Having been online bloggers favourites for a good few years now, it's taken London-based collective Cats And Cats And Cats three years to finally get their debut long player in the few remaining record stores up and down the land. Sure, some of you may remember the split album they released with This Town Needs Guns way back when, and while that gave more than a subtle hint of their promise, it would be fair to say that the post-rock orientated Cats and Cats and Cats of yore is an entirely different proposition to the highly elaborate, orchestral arrangement dominated one on 'If I'd Had An Atlas'.
While there's no denying Cats x 3 being a thoroughly riveting experience in the flesh, its that difficulty in transposing their undoubted talents onto tape, or more importantly putting together a collection of songs that works in the confines of someone's living room rather than the sweaty back room of an intimate live music venue. Across its eleven pieces, 'If I'd Had An Atlas' certainly can't be found lacking in ambition, and if anything, the complexity of those arrangements are triumphs for dexterity in themselves.
However, what Cats x 3 struggle to muster at times is any semblance of a memorable tune, this despite crafting what could be described as a concept album in many ways, particularly the way each song moulds itself into the next one ad infinitum. For all his deft writing skills, vocalist Ben George can sometimes grate a little, pitching himself somewhere between Gareth from Los Campesinos! and Adam Woolway from The Strange Death Of Liberal England without quite matching either.

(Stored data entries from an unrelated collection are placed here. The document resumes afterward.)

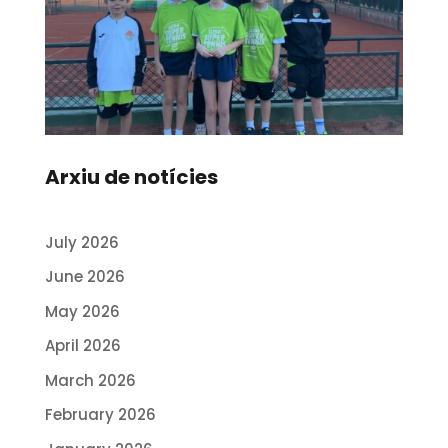
Arxiu de notícies
July 2026
June 2026
May 2026
April 2026
March 2026
February 2026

That said, there are moments of sheer exquisite bliss here that any prospective musician of the future would be well advised to hear. The operatic 'Little Blimps' and militaristic swagger of 'If I Were A Wolf' both recall Youthmovies at their finest, while the cataclysmic war cry of 'Big Blue' - George repeatedly imploring "This is a battle!" over a rising tidal wave of guitar squall and feedback - takes 'If I'd Had An Atlas' decibel count to the next level, intentionally or otherwise.

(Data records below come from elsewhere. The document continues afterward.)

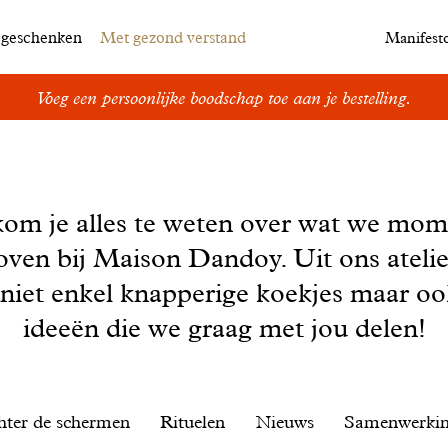
egeschenken
Met gezond verstand
Manifest
Voeg een persoonlijke boodschap toe aan je bestelling.
kom je alles te weten over wat we mom
oven bij Maison Dandoy. Uit ons ateli
 niet enkel knapperige koekjes maar o
ideeën die we graag met jou delen!
hter de schermen
Rituelen
Nieuws
Samenwerki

Occasionally there is a tendency for self-indulgence to take over - understandable maybe for such a classically trained outfit - and the likes of 'The Boy With The Beak', overstretched to a colossal seven minutes, and 'Suizokukanni' suffer as a result.
Nevertheless, 'If I'd Had An Atlas' is a well-formed opening salvo and judging by the recent departure of two key band members, could well serve as a fitting epitaph to boot.